W. Bull. The tailors are the best judges of that; but Champaign, I suppose.
Mock. Is Champaign a tailor? Methinks it were a fitter name for a wig-maker. I think they call my wig a campaign.
W. Bull. You’re clear out, sir—clear out. Champaign is a fine liquor, which all great beaux drink to make ’em witty.
Mock. Witty! O, by the universe, I must be witty! I’ll drink nothing else; I never was witty in my life. Here, Club, bring us a bottle of what d’ye call it—the witty liquor.’
The Widow having retired, Club, Mockmode’s servant, reënters with a bottle and glasses.
‘Mock. Is that the witty liquor? Come, fill the glasses.... But where’s the wit now, Club? Have you found it?
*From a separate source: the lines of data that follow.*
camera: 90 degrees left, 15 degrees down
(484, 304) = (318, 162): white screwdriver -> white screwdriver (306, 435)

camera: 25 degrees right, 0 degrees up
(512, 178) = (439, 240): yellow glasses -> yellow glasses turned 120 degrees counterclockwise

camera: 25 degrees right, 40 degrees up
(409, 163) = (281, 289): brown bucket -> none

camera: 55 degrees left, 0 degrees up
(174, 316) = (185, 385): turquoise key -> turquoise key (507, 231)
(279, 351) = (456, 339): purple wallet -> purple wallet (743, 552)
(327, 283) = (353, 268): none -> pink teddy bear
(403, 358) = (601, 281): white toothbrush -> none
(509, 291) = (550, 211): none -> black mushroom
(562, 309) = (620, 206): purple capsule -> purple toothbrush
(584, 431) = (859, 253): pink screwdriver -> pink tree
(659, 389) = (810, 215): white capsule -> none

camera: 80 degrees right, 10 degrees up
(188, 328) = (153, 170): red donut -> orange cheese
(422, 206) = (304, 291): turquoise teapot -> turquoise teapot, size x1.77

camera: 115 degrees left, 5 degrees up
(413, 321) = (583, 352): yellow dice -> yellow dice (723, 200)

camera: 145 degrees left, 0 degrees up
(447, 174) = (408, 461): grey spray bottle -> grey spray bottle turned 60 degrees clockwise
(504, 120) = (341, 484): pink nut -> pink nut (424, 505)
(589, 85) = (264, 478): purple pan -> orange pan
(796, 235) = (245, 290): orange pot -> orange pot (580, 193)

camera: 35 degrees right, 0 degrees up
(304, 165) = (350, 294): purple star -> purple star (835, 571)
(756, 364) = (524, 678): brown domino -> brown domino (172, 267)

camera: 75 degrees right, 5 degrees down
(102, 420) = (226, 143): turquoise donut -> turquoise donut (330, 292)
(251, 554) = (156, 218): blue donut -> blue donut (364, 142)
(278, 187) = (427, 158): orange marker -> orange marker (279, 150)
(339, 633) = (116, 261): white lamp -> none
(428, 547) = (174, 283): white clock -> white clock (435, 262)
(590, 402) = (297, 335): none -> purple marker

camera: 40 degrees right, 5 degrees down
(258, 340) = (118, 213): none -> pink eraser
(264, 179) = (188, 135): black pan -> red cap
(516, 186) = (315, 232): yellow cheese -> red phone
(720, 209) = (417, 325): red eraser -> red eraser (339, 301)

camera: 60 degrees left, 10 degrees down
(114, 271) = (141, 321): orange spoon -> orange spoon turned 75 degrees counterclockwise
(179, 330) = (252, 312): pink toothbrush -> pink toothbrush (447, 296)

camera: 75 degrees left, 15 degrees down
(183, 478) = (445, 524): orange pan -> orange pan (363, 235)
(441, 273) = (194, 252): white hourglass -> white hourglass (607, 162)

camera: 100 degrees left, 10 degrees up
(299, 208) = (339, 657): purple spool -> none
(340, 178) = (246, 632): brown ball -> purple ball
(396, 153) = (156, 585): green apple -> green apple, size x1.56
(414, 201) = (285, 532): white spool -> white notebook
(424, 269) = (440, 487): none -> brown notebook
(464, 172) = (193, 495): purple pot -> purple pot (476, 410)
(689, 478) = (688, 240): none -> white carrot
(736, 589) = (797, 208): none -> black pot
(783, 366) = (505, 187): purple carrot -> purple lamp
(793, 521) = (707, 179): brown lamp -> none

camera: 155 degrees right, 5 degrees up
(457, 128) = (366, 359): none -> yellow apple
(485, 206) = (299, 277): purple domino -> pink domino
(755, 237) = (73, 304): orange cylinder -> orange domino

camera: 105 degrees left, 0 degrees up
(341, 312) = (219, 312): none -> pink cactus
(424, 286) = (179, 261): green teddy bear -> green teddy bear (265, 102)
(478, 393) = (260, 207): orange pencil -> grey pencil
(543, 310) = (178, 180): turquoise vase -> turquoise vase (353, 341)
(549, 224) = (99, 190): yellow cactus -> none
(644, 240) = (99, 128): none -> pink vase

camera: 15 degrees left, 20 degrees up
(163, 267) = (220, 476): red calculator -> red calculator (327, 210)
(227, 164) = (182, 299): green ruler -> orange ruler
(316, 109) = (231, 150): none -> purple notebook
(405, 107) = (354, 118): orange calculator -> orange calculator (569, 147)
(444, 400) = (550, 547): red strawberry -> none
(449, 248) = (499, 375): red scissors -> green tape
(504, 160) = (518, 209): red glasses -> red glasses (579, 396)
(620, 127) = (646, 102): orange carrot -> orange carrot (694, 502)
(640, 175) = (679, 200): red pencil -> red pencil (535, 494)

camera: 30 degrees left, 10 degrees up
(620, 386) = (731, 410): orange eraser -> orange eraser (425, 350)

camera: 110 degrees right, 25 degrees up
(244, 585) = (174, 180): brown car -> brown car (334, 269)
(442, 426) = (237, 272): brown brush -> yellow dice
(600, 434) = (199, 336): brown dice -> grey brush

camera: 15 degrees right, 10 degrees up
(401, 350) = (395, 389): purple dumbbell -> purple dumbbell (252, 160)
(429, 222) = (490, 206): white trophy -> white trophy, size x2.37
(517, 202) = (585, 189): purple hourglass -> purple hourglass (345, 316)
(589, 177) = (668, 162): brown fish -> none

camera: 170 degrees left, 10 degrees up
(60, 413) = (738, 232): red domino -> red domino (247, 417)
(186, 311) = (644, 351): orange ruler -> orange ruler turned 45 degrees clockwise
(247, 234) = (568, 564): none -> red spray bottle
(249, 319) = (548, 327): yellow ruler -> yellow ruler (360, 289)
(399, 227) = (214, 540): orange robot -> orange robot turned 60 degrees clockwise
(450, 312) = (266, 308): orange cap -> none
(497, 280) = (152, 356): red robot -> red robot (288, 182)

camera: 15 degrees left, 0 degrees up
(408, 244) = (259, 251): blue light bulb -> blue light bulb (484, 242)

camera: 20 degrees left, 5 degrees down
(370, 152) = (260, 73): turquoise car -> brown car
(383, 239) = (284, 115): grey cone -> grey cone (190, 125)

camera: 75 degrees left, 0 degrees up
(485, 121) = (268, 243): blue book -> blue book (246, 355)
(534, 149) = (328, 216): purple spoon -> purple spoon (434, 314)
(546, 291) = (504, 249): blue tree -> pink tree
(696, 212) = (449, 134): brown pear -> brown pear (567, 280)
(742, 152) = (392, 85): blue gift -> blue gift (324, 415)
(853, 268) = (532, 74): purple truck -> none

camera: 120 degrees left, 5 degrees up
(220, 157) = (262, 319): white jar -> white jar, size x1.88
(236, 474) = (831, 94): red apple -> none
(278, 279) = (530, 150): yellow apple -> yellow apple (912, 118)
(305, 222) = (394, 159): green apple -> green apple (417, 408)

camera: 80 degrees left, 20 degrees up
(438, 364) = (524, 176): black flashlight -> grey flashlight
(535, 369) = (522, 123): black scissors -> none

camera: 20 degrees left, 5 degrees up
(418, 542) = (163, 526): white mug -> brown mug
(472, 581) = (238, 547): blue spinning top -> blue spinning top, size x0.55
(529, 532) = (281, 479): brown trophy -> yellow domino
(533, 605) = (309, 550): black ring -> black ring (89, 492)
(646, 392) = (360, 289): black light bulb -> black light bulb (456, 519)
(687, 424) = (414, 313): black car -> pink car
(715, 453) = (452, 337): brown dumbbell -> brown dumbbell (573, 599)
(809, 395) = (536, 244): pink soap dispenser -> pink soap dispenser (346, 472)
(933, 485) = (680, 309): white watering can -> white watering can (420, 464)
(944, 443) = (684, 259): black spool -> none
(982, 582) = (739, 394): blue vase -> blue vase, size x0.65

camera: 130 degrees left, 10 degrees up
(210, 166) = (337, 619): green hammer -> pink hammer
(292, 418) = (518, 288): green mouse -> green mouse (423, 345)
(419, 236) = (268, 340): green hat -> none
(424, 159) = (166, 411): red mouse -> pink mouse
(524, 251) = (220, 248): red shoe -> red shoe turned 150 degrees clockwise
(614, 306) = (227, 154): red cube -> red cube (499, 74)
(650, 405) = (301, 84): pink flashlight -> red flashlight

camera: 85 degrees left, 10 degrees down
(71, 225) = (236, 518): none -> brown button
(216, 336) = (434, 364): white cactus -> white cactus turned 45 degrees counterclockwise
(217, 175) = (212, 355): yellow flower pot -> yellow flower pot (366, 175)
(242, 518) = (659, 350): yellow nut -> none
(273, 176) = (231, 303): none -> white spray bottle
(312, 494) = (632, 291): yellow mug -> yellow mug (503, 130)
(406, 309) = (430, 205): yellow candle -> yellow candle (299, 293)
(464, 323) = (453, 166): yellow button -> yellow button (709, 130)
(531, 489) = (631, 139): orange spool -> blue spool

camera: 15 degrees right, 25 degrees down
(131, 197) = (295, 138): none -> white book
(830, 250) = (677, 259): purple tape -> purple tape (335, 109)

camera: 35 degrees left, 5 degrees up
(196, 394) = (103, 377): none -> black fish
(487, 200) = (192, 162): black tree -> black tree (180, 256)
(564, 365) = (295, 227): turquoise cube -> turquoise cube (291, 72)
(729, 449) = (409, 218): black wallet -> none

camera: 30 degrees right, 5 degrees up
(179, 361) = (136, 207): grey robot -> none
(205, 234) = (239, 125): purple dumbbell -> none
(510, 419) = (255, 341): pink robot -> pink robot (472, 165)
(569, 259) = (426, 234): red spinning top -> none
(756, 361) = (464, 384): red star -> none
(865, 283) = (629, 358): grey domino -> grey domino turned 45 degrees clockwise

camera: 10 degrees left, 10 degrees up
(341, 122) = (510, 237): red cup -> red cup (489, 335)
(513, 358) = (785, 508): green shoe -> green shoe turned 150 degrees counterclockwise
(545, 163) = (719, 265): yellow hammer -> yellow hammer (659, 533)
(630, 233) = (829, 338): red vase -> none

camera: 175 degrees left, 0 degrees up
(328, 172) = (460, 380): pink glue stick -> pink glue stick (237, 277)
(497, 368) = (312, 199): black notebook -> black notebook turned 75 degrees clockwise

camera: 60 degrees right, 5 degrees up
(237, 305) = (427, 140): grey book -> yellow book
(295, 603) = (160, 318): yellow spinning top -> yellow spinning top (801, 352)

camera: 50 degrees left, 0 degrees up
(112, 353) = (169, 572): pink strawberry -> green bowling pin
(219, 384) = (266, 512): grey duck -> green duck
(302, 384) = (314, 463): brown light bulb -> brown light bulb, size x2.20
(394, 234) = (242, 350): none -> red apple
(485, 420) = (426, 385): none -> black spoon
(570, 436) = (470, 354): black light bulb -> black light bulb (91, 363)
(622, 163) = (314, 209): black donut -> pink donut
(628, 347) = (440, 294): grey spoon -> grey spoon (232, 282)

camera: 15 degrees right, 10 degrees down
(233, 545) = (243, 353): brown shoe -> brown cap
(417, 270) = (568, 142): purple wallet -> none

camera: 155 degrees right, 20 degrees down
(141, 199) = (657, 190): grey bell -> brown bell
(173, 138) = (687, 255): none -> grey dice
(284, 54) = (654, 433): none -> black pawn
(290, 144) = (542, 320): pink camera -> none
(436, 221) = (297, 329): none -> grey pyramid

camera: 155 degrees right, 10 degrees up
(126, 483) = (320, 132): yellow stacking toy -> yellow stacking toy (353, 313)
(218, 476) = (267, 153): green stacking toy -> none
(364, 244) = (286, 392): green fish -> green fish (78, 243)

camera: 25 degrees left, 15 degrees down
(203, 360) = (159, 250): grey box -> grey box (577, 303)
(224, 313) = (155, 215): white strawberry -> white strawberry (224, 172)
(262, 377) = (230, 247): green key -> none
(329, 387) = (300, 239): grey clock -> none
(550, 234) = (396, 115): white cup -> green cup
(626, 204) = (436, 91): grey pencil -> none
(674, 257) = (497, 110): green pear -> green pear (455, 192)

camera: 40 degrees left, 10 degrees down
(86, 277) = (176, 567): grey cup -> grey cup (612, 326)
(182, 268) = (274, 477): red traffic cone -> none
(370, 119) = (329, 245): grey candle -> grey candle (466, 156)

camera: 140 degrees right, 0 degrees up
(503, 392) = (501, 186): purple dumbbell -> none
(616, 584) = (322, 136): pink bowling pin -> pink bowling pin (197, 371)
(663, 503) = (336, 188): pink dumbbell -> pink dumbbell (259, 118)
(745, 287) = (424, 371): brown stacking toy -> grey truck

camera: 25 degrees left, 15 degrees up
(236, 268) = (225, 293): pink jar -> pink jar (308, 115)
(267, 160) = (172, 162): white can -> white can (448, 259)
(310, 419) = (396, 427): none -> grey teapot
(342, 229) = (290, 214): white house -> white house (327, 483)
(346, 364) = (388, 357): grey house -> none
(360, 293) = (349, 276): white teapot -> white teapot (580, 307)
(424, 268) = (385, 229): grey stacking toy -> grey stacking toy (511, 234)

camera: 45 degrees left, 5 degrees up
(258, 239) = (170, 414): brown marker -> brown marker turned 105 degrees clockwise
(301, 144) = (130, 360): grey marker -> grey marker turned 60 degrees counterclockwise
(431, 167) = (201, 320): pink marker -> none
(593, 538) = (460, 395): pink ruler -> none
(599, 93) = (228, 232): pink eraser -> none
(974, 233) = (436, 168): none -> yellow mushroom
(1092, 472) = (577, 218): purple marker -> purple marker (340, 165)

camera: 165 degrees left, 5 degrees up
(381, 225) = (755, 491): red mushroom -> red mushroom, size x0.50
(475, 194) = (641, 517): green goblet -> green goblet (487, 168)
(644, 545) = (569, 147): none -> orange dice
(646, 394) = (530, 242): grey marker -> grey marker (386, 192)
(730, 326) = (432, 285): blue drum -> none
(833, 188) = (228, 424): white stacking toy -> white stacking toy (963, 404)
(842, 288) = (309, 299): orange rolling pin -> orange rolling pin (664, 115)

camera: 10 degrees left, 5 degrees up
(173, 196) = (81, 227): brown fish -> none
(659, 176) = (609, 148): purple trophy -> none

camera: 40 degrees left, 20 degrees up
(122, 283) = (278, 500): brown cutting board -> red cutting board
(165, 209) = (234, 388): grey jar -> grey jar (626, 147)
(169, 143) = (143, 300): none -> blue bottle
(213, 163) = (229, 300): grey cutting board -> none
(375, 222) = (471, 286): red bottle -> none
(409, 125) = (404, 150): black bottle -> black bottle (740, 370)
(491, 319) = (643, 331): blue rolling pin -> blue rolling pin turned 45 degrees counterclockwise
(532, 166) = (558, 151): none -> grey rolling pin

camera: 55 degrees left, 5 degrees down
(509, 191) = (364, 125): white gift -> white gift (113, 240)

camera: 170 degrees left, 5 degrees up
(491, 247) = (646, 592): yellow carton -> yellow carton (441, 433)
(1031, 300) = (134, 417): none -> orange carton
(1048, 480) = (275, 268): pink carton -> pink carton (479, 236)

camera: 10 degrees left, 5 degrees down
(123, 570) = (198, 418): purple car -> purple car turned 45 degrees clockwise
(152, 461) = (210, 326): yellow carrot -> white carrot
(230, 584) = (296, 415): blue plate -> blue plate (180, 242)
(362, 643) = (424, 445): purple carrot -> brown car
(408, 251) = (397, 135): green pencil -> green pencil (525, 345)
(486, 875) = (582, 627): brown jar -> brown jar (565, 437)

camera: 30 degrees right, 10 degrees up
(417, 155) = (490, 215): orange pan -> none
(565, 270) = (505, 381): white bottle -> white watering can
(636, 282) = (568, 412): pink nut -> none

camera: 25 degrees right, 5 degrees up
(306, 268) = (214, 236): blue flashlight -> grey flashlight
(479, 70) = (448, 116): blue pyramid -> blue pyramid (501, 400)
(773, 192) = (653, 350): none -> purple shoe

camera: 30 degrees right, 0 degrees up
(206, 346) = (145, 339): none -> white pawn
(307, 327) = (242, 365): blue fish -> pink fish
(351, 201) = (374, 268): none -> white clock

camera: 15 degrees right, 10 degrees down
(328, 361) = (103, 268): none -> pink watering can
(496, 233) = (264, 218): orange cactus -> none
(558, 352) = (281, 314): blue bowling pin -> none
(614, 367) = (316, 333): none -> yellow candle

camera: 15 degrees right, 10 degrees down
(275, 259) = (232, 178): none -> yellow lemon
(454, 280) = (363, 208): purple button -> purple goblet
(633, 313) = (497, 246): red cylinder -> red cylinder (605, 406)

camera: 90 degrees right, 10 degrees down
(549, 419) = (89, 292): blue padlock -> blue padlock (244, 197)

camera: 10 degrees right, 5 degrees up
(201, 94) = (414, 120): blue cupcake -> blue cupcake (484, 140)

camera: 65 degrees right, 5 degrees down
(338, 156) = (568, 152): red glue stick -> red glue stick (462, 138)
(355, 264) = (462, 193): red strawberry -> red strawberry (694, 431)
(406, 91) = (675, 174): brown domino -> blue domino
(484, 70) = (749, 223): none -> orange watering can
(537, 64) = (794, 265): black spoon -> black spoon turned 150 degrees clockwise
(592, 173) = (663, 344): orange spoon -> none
Club. Egad, master, I think ’tis a very good jest.
Mock. What?
Club. Why, drinking. You’ll find, master, that this same gentleman in the straw doublet, this same Will o’ the Wisp, is a wit at the bottom. Here, here, master, how it puns and quibbles in the glass![293]
Mock. By the universe, now I have it; the wit lies in the jingling! All wit consists most in jingling. Hear how the glasses rhyme to one another.... I fancy this same wine is all sold at Will’s Coffee-house.’